TEXT EXCERPT ▸
Skip to main content

A fast, zero-config CLI tool to extract email addresses from text, files, and web pages.

Project description

email-harvest

A fast, zero-config CLI tool to extract email addresses from text, files, and web pages.

Features

  • Extract from anywhere — text strings, local files, URLs, or entire websites
  • Recursive crawling — follow links within a domain up to N levels deep
  • Email deobfuscation — decodes [at], (at), HTML entities (@), URL encoding (%40), and more
  • Smart filtering — auto-removes false positives (image filenames, placeholders, test domains)
  • Domain allow/block lists — include or exclude specific email domains
  • Source tracking — see which URL or file each email came from
  • Multiple output formats — plain text, CSV, JSON, JSONL
  • Polite crawling — rate limiting and robots.txt compliance built-in
  • Proxy support — route requests through HTTP/HTTPS proxies
  • Pipe-friendly — works with stdin/stdout for shell pipelines
  • Python API — use as a library in your own scripts
  • Minimal dependencies — only requests + beautifulsoup4

Installation

pip install email-harvest

Requires Python 3.8+.

Quick Start

Extract emails from a web page:

emx https://example.com/contact

Extract from a local file:

emx contacts.html

Extract from multiple files using glob patterns:

emx "pages/*.html" --format json

Pipe text through stdin:

curl -s https://example.com | emx -

Crawl an entire website (depth 2, max 100 pages):

emx https://example.com --depth 2 --max-pages 100 -v

CLI Reference

emx [OPTIONS] SOURCE...

Sources are auto-detected:

  • https://... or http://... → URL mode
  • - → read from stdin
  • *.html → glob pattern
  • anything else → file path

Crawling Options

Flag Default Description
--depth N 0 Recursion depth for URLs (0 = single page)
--max-pages N 50 Maximum pages to crawl per URL
--rate-limit SEC 1.0 Seconds between requests
--ignore-robots off Ignore robots.txt restrictions
--proxy URL HTTP/HTTPS proxy
--timeout SEC 10 Request timeout
--user-agent STR EmailHarvest/1.0 Custom User-Agent

Filtering Options

Flag Description
--include-domain DOMAIN Only keep emails from this domain (repeatable)

RAW DATA ▸

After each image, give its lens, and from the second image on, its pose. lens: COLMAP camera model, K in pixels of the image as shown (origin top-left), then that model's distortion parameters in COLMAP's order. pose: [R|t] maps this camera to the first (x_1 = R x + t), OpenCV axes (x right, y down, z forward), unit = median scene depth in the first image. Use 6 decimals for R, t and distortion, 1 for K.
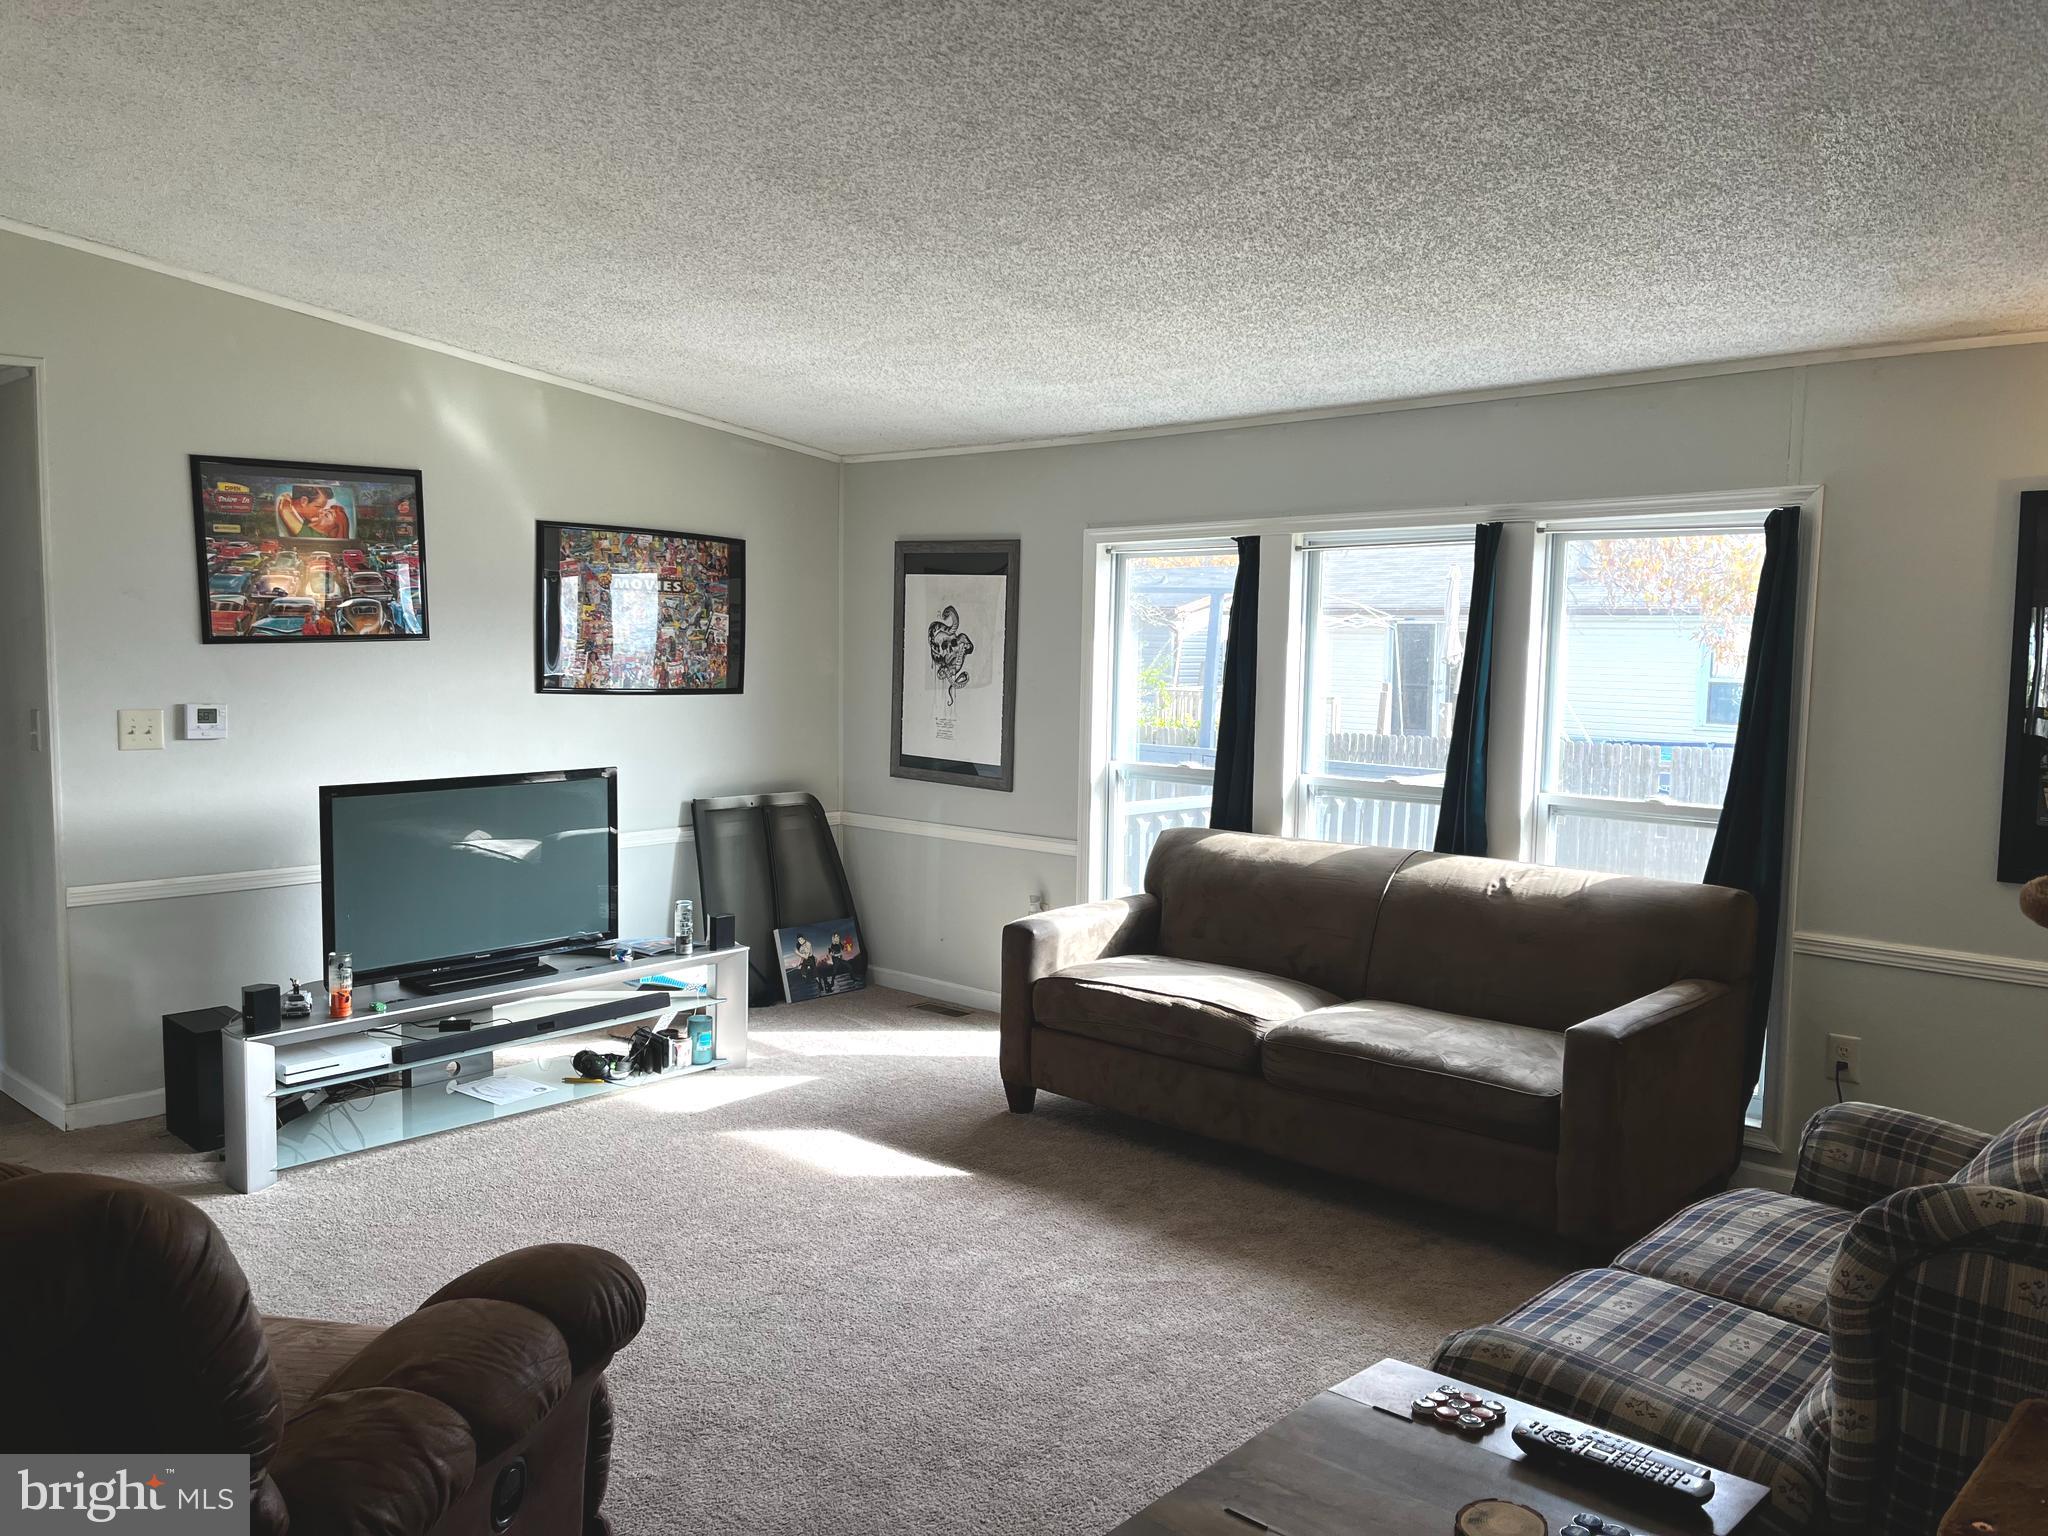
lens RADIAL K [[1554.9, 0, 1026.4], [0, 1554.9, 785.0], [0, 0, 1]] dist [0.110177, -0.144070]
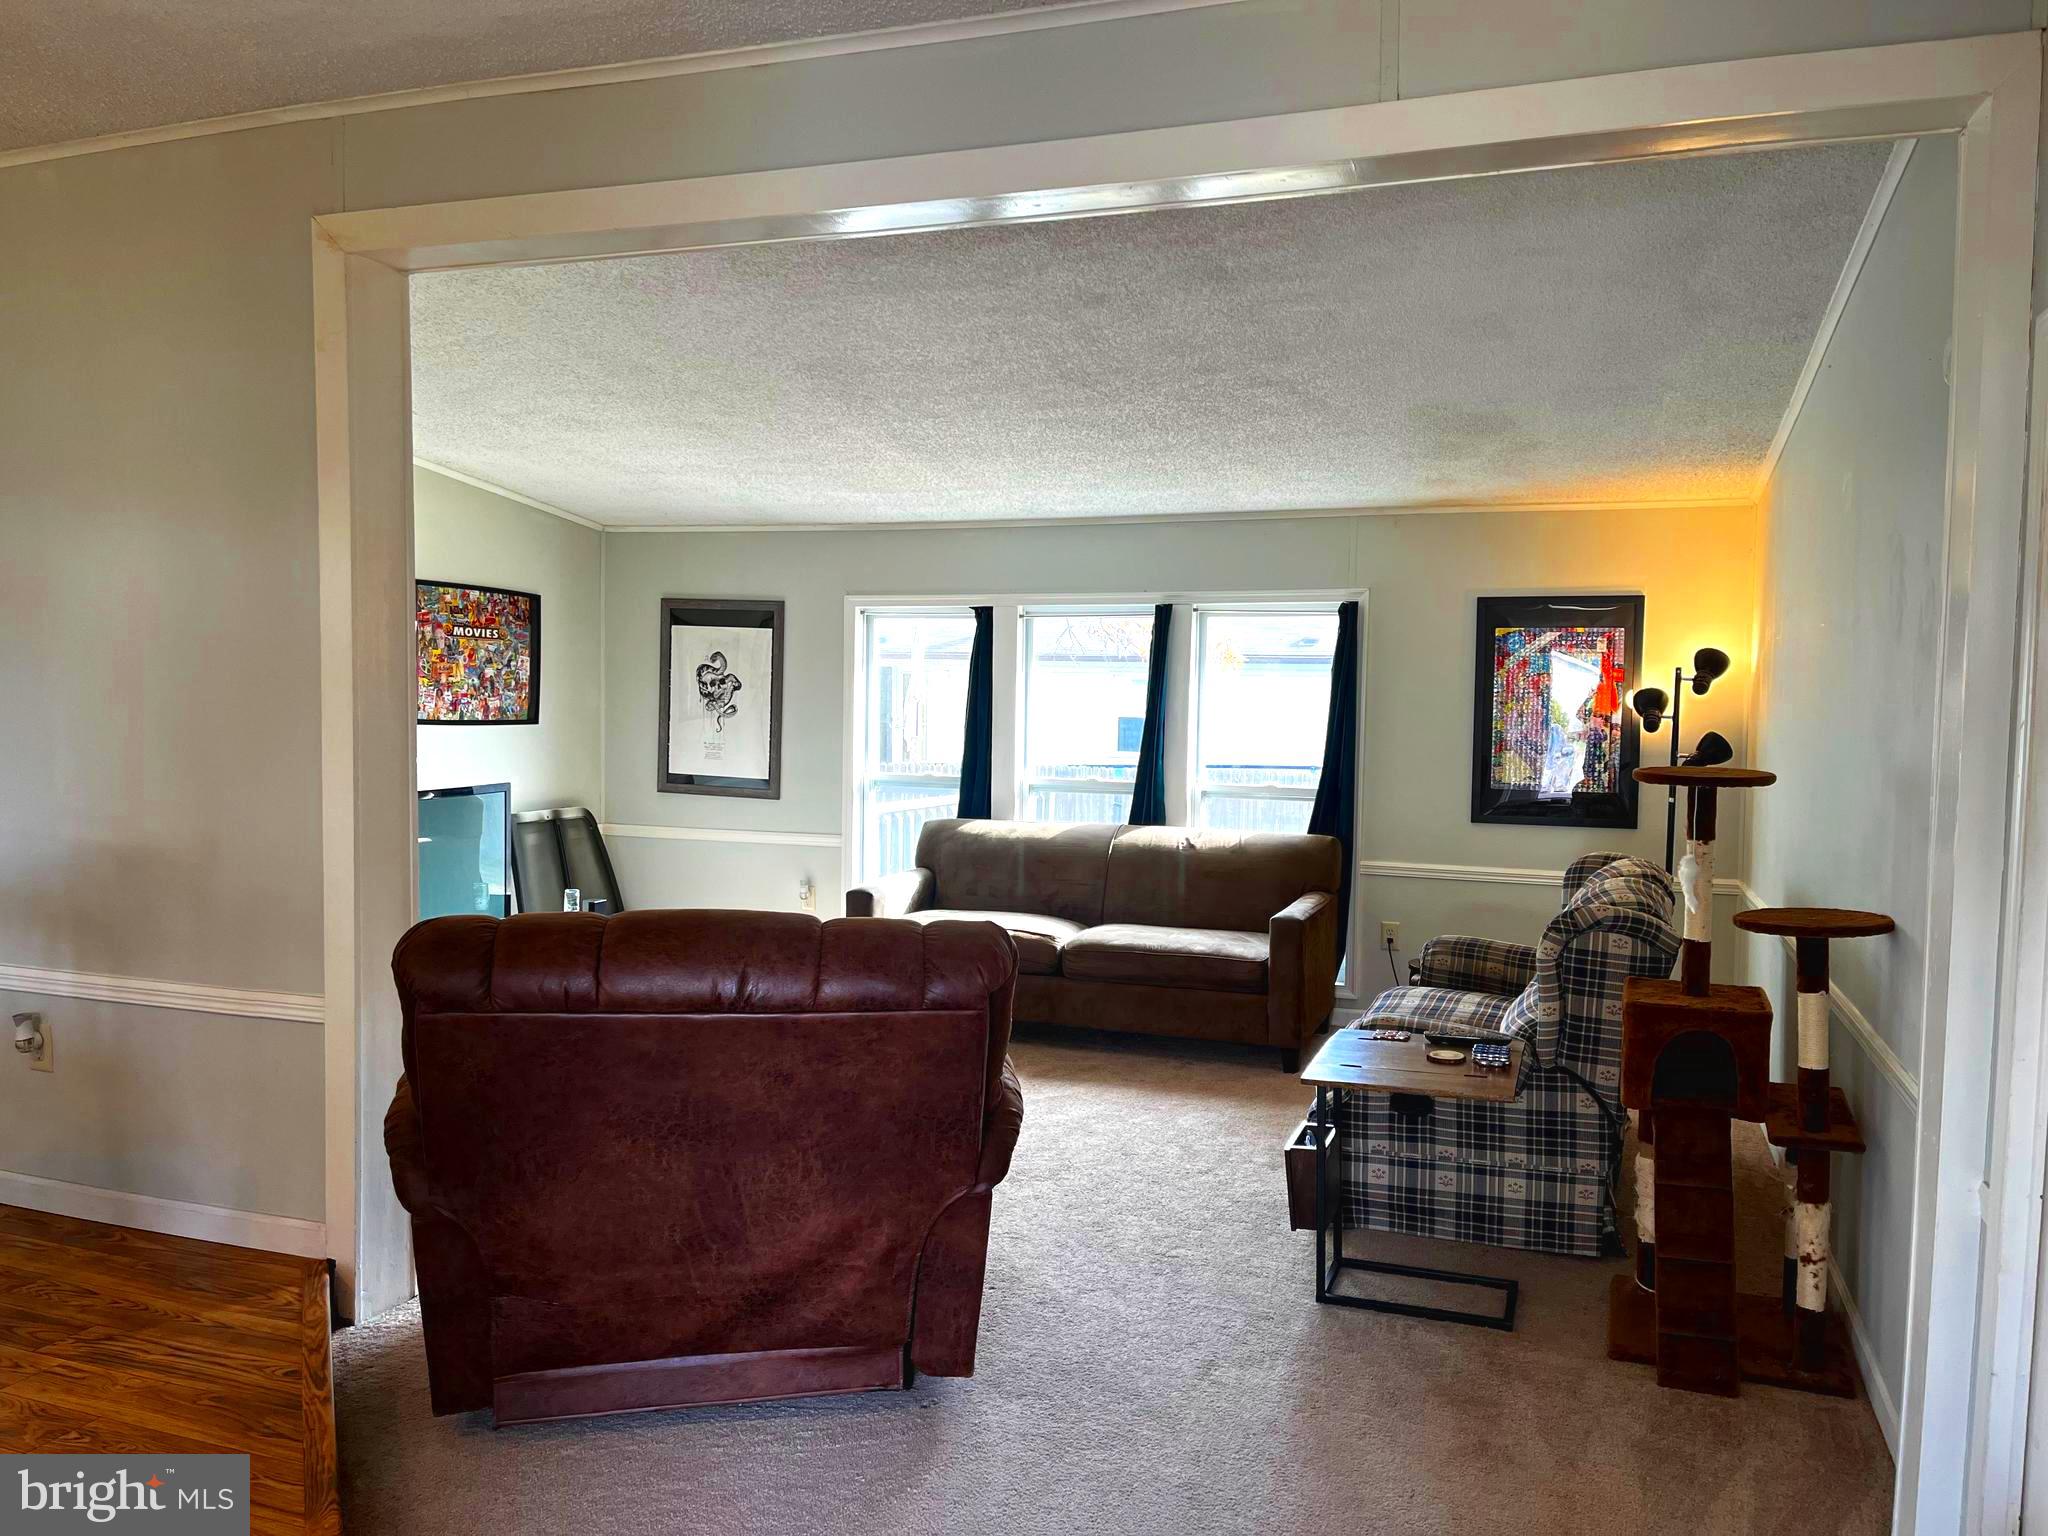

EXERCISES ▸
a. In the email-harvest page, reproduce the passage starting with "Pipe text through" and going on through "emx [OPTIONS] SOURCE...".
b. What minimum Python version does the email-harvest page say the tool requires?
c. Pick up the email-harvest project description after its last line and keep writing it.

SET OF ANSWERS ▸
a.
Pipe text through stdin:

curl -s https://example.com | emx -

Crawl an entire website (depth 2, max 100 pages):

emx https://example.com --depth 2 --max-pages 100 -v

CLI Reference

emx [OPTIONS] SOURCE...

b. Python 3.8+.

c.
--exclude-domain DOMAIN Exclude emails from this domain (repeatable)
--no-deobfuscate Disable email deobfuscation

Output Options

Flag Default Description
--format, -f plain Output format: plain, csv, json, jsonl
--output, -o FILE stdout Write to file
--with-source off Show source URL/file for each email
--sort off Sort alphabetically
--count off Print only the count
-v, --verbose off Show progress on stderr
-q, --quiet off Suppress all non-output messages

Output Examples

Plain (default):

alice@company.com
bob@company.com

JSON:

emx page.html --format json
[
  "alice@company.com",
  "bob@company.com"
]

CSV with source tracking:

emx https://example.com --format csv --with-source
email,source,source_type
alice@company.com,https://example.com/contact,url
bob@company.com,https://example.com/about,url

JSONL (streaming):

emx page.html --format jsonl
{"email": "alice@company.com"}
{"email": "bob@company.com"}

Python API

from email_extractor import EmailExtractor

ex = EmailExtractor()

# From text
emails = ex.from_text("Contact us at hello@company.org")
# ['hello@company.org']

# From file
emails = ex.from_file("contacts.html")

# From HTML with mailto: detection
emails = ex.from_html("<a href='mailto:hi@co.org'>Email us</a>")

# From glob pattern
emails = ex.from_glob("pages/**/*.html")

# With source tracking
results = ex.extract("hi@co.org", source="input.txt", source_type="file")
for r in results:
    print(f"{r.email} from {r.source}")

# With domain filtering
ex = EmailExtractor(
    include_domains=["company.org"],
    exclude_domains=["spam.org"],
)

# Disable deobfuscation
ex = EmailExtractor(use_deobfuscate=False)

Web Crawling API

from email_extractor import EmailExtractor
from email_extractor.crawler import WebCrawler

ex = EmailExtractor()
crawler = WebCrawler(
    extractor=ex,
    rate_limit=1.0,
    respect_robots=True,
)

# Single page
results = crawler.extract_url("https://example.com/contact")

# Recursive crawl
results = crawler.crawl("https://example.com", max_depth=2, max_pages=100)

for r in results:
    print(f"{r.email} (found on {r.source})")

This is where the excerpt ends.